# WORK INSTRUCTION
Check every line below for the string "qbar". Copy the ones that have it.

# MATERIAL FOR THE TASK

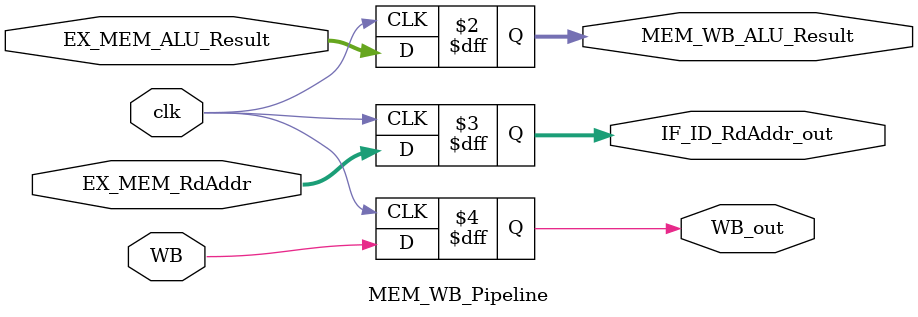
<source format=v>
module MEM_WB_Pipeline(
    //output
    output reg[31:0] MEM_WB_ALU_Result,
    output reg[4:0] IF_ID_RdAddr_out,
    output reg WB_out,
    //input
    input [31:0] EX_MEM_ALU_Result,
    input [4:0] EX_MEM_RdAddr,
    input WB,
    input clk
);
always@(posedge clk)begin
    MEM_WB_ALU_Result <= EX_MEM_ALU_Result;
    IF_ID_RdAddr_out <= EX_MEM_RdAddr;
    WB_out <= WB;
end
endmodule
</source>
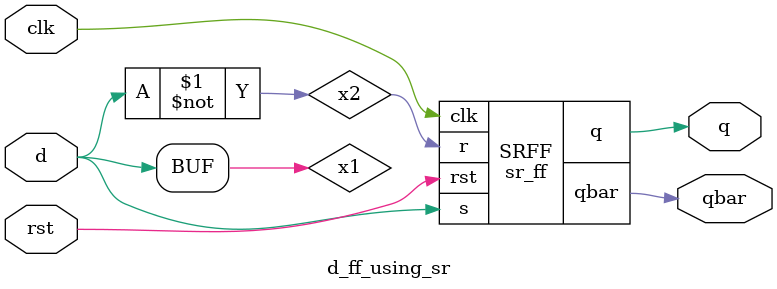
<source format=v>
`timescale 1ns / 1ps
module sr_ff(input clk,rst,s,r,output reg q=0,output qbar);
assign qbar=~q;
always@(posedge clk)
begin
if(!rst)
begin
case({s,r})
2'b00:q<=q;
2'b01:q<=0;
2'b10:q<=1;
2'b11:q<=1'bx;
endcase
end
else
q<=1'b0;
end
endmodule

module d_ff_using_sr(
    input clk,
    input rst,
    input d,
    output q,
    output qbar
    );
    wire x1,x2;
    assign x1=d;
    assign x2=~d;
    sr_ff SRFF(clk,rst,x1,x2,q,qbar);
endmodule

</source>
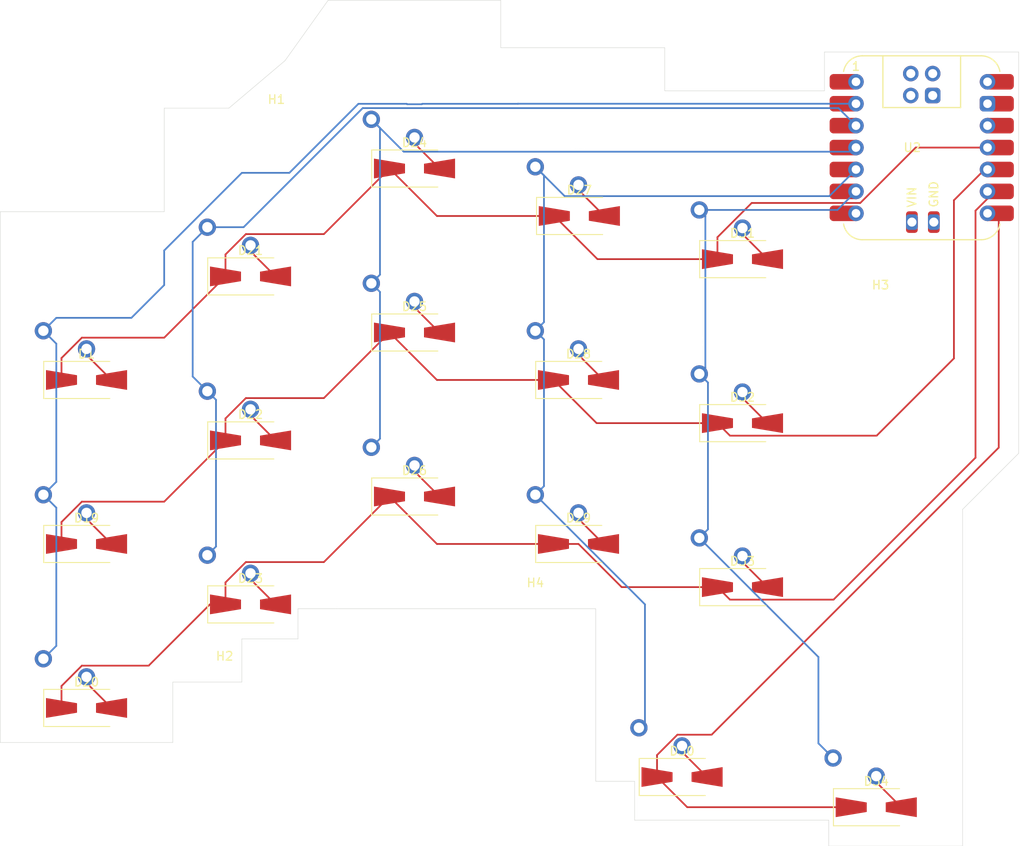
<source format=kicad_pcb>
(kicad_pcb
	(version 20241229)
	(generator "pcbnew")
	(generator_version "9.0")
	(general
		(thickness 1.6)
		(legacy_teardrops no)
	)
	(paper "A4")
	(layers
		(0 "F.Cu" signal)
		(2 "B.Cu" signal)
		(9 "F.Adhes" user "F.Adhesive")
		(11 "B.Adhes" user "B.Adhesive")
		(13 "F.Paste" user)
		(15 "B.Paste" user)
		(5 "F.SilkS" user "F.Silkscreen")
		(7 "B.SilkS" user "B.Silkscreen")
		(1 "F.Mask" user)
		(3 "B.Mask" user)
		(17 "Dwgs.User" user "User.Drawings")
		(19 "Cmts.User" user "User.Comments")
		(21 "Eco1.User" user "User.Eco1")
		(23 "Eco2.User" user "User.Eco2")
		(25 "Edge.Cuts" user)
		(27 "Margin" user)
		(31 "F.CrtYd" user "F.Courtyard")
		(29 "B.CrtYd" user "B.Courtyard")
		(35 "F.Fab" user)
		(33 "B.Fab" user)
		(39 "User.1" user)
		(41 "User.2" user)
		(43 "User.3" user)
		(45 "User.4" user)
	)
	(setup
		(pad_to_mask_clearance 0)
		(allow_soldermask_bridges_in_footprints no)
		(tenting front back)
		(pcbplotparams
			(layerselection 0x00000000_00000000_55555555_5755f5ff)
			(plot_on_all_layers_selection 0x00000000_00000000_00000000_00000000)
			(disableapertmacros no)
			(usegerberextensions no)
			(usegerberattributes yes)
			(usegerberadvancedattributes yes)
			(creategerberjobfile yes)
			(dashed_line_dash_ratio 12.000000)
			(dashed_line_gap_ratio 3.000000)
			(svgprecision 4)
			(plotframeref no)
			(mode 1)
			(useauxorigin no)
			(hpglpennumber 1)
			(hpglpenspeed 20)
			(hpglpendiameter 15.000000)
			(pdf_front_fp_property_popups yes)
			(pdf_back_fp_property_popups yes)
			(pdf_metadata yes)
			(pdf_single_document no)
			(dxfpolygonmode yes)
			(dxfimperialunits yes)
			(dxfusepcbnewfont yes)
			(psnegative no)
			(psa4output no)
			(plot_black_and_white yes)
			(sketchpadsonfab no)
			(plotpadnumbers no)
			(hidednponfab no)
			(sketchdnponfab yes)
			(crossoutdnponfab yes)
			(subtractmaskfromsilk no)
			(outputformat 1)
			(mirror no)
			(drillshape 1)
			(scaleselection 1)
			(outputdirectory "")
		)
	)
	(net 0 "")
	(net 1 "/left/ROW0")
	(net 2 "Net-(D1-A)")
	(net 3 "Net-(D19-A)")
	(net 4 "/left/ROW1")
	(net 5 "/left/ROW2")
	(net 6 "Net-(D20-A)")
	(net 7 "Net-(D21-A)")
	(net 8 "Net-(D22-A)")
	(net 9 "Net-(D23-A)")
	(net 10 "Net-(D24-A)")
	(net 11 "Net-(D25-A)")
	(net 12 "Net-(D26-A)")
	(net 13 "Net-(D27-A)")
	(net 14 "Net-(D28-A)")
	(net 15 "Net-(D29-A)")
	(net 16 "Net-(D30-A)")
	(net 17 "/left/ROW3")
	(net 18 "Net-(D31-A)")
	(net 19 "Net-(D32-A)")
	(net 20 "Net-(D33-A)")
	(net 21 "Net-(D34-A)")
	(net 22 "/left/COL0")
	(net 23 "/left/COL1")
	(net 24 "/left/COL2")
	(net 25 "/left/COL3")
	(net 26 "/left/COL4")
	(net 27 "unconnected-(U2-CLK-Pad20)")
	(net 28 "unconnected-(U2-VIN-Pad17)")
	(net 29 "unconnected-(U2-GND-Pad18)")
	(net 30 "unconnected-(U2-GND-Pad18)_1")
	(net 31 "unconnected-(U2-5V-Pad8)")
	(net 32 "unconnected-(U2-GND-Pad22)")
	(net 33 "unconnected-(U2-5V-Pad8)_1")
	(net 34 "unconnected-(U2-P26-Pad1)")
	(net 35 "unconnected-(U2-RST-Pad21)")
	(net 36 "unconnected-(U2-3V3-Pad10)")
	(net 37 "unconnected-(U2-DIO-Pad19)")
	(net 38 "unconnected-(U2-P0-Pad7)")
	(net 39 "unconnected-(U2-3V3-Pad10)_1")
	(net 40 "unconnected-(U2-P0-Pad7)_1")
	(net 41 "GND")
	(net 42 "unconnected-(U2-VIN-Pad17)_1")
	(net 43 "unconnected-(U2-P26-Pad1)_1")
	(footprint "PCM_marbastlib-choc:SW_choc_v1_1u" (layer "F.Cu") (at 131 79.5))
	(footprint "PCM_marbastlib-choc:SW_choc_v1_1u" (layer "F.Cu") (at 124 101.5))
	(footprint "Diode_SMD:D_SMA-SMB_Universal_Handsoldering" (layer "F.Cu") (at 146.5 114.5))
	(footprint "Diode_SMD:D_SMA-SMB_Universal_Handsoldering" (layer "F.Cu") (at 74 53))
	(footprint "Diode_SMD:D_SMA-SMB_Universal_Handsoldering" (layer "F.Cu") (at 112.1 46))
	(footprint "MountingHole:MountingHole_2.2mm_M2" (layer "F.Cu") (at 67.5 95.5))
	(footprint "PCM_marbastlib-xp-promicroish:Xiao_rp2040_ACH" (layer "F.Cu") (at 151.77 38.0725))
	(footprint "Diode_SMD:D_SMA-SMB_Universal_Handsoldering" (layer "F.Cu") (at 74 72))
	(footprint "PCM_marbastlib-choc:SW_choc_v1_1u" (layer "F.Cu") (at 93 50))
	(footprint "PCM_marbastlib-choc:SW_choc_v1_1u" (layer "F.Cu") (at 74 62.5))
	(footprint "PCM_marbastlib-choc:SW_choc_v1_1u" (layer "F.Cu") (at 146.5 105))
	(footprint "PCM_marbastlib-choc:SW_choc_v1_1u" (layer "F.Cu") (at 112 74.5))
	(footprint "PCM_marbastlib-choc:SW_choc_v1_1u" (layer "F.Cu") (at 74 81.5))
	(footprint "Diode_SMD:D_SMA-SMB_Universal_Handsoldering" (layer "F.Cu") (at 93 59.5))
	(footprint "Diode_SMD:D_SMA-SMB_Universal_Handsoldering" (layer "F.Cu") (at 55 84))
	(footprint "PCM_marbastlib-choc:SW_choc_v1_1u" (layer "F.Cu") (at 131 60.5))
	(footprint "Diode_SMD:D_SMA-SMB_Universal_Handsoldering" (layer "F.Cu") (at 131 70))
	(footprint "PCM_marbastlib-choc:SW_choc_v1_1u" (layer "F.Cu") (at 93 69))
	(footprint "PCM_marbastlib-choc:SW_choc_v1_1u" (layer "F.Cu") (at 131 41.5))
	(footprint "MountingHole:MountingHole_2.2mm_M2" (layer "F.Cu") (at 103.5 87))
	(footprint "PCM_marbastlib-choc:SW_choc_v1_1u" (layer "F.Cu") (at 112 55.5))
	(footprint "PCM_marbastlib-choc:SW_choc_v1_1u" (layer "F.Cu") (at 55 55.5))
	(footprint "Diode_SMD:D_SMA-SMB_Universal_Handsoldering" (layer "F.Cu") (at 112 84))
	(footprint "MountingHole:MountingHole_2.2mm_M2" (layer "F.Cu") (at 80.5 31))
	(footprint "Diode_SMD:D_SMA-SMB_Universal_Handsoldering" (layer "F.Cu") (at 55 103))
	(footprint "Diode_SMD:D_SMA-SMB_Universal_Handsoldering" (layer "F.Cu") (at 74 91))
	(footprint "PCM_marbastlib-choc:SW_choc_v1_1u" (layer "F.Cu") (at 74 43.5))
	(footprint "Diode_SMD:D_SMA-SMB_Universal_Handsoldering" (layer "F.Cu") (at 93 40.5))
	(footprint "PCM_marbastlib-choc:SW_choc_v1_1u" (layer "F.Cu") (at 55 93.5))
	(footprint "MountingHole:MountingHole_2.2mm_M2" (layer "F.Cu") (at 143.5 52.5))
	(footprint "Diode_SMD:D_SMA-SMB_Universal_Handsoldering" (layer "F.Cu") (at 93 78.5))
	(footprint "Diode_SMD:D_SMA-SMB_Universal_Handsoldering" (layer "F.Cu") (at 55 65))
	(footprint "PCM_marbastlib-choc:SW_choc_v1_1u"
		(layer "F.Cu")
		(uuid "e03231af-3943-4252-945f-2404424f65c9")
		(at 112 36.5)
		(descr "Footprint for Kailh Choc style switches")
		(property "Reference" "SW27"
			(at 0 2.75 180)
			(layer "F.SilkS")
			(hide yes)
			(uuid "1ee0b700-1ce1-4b6d-af2b-012a5f5ee72a")
			(effects
				(font
					(size 1 1)
					(thickness 0.15)
				)
			)
		)
		(property "Value" "SW_Push"
			(at 0 0 180)
			(layer "F.Fab")
			(uuid "eac571da-9d43-4848-9f7c-59851cc408c1")
			(effects
				(font
					(size 1 1)
					(thickness 0.15)
				)
			)
		)
		(property "Datasheet" "~"
			(at 0 0 0)
			(layer "F.Fab")
			(hide yes)
			(uuid "6aacf74c-379c-4a76-9eec-22ddb9fb0a98")
			(effects
				(font
					(size 1.27 1.27)
					(thickness 0.15)
				)
			)
		)
		(property "Description" "Push button switch, generic, two pins"
			(at 0 0 0)
			(layer "F.Fab")
			(hide yes)
			(uuid "871cfe00-278a-4cc5-b272-f933f3c4b1e0")
			(effects
				(font
					(size 1.27 1.27)
					(thickness 0.15)
				)
			)
		)
		(path "/7e48f610-41a3-4552-82fa-dd005ce074be/97752db2-0d6b-4513-9145-a33cabec0138")
		(sheetname "/left/")
		(sheetfile "side.kicad_sch")
		(attr through_hole exclude_from_pos_files)
		(fp_line
			(start -9 -8.5)
			(end 9 -8.5)
			(stroke
				(width 0.12)
				(type solid)
			)
			(layer "Dwgs.User")
			(uuid "d8aab450-8c14-4f22-b7d6-5b16dac16a09")
		)
		(fp_line
			(start -9 8.5)
			(end -9 -8.5)
			(stroke
				(width 0.12)
				(type solid)
			)
			(layer "Dwgs.User")
			(uuid "071b9f79-6a90-4c1b-b62f-09eb0c301a5c")
		)
		(fp_line
			(start 9 -8.5)
			(end 9 8.5)
			(stroke
				(width 0.12)
				(type solid)
			)
			(layer "Dwgs.User")
			(uuid "5b741d41-166d-4dd9-8a4a-efcbdfabf061")
		)
		(fp_line
			(start 9 8.5)
			(end -9
... [70788 chars truncated]
</source>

# WORKED SOLUTION
module sr_ff(input clk,rst,s,r,output reg q=0,output qbar);
assign qbar=~q;
    output qbar
    sr_ff SRFF(clk,rst,x1,x2,q,qbar);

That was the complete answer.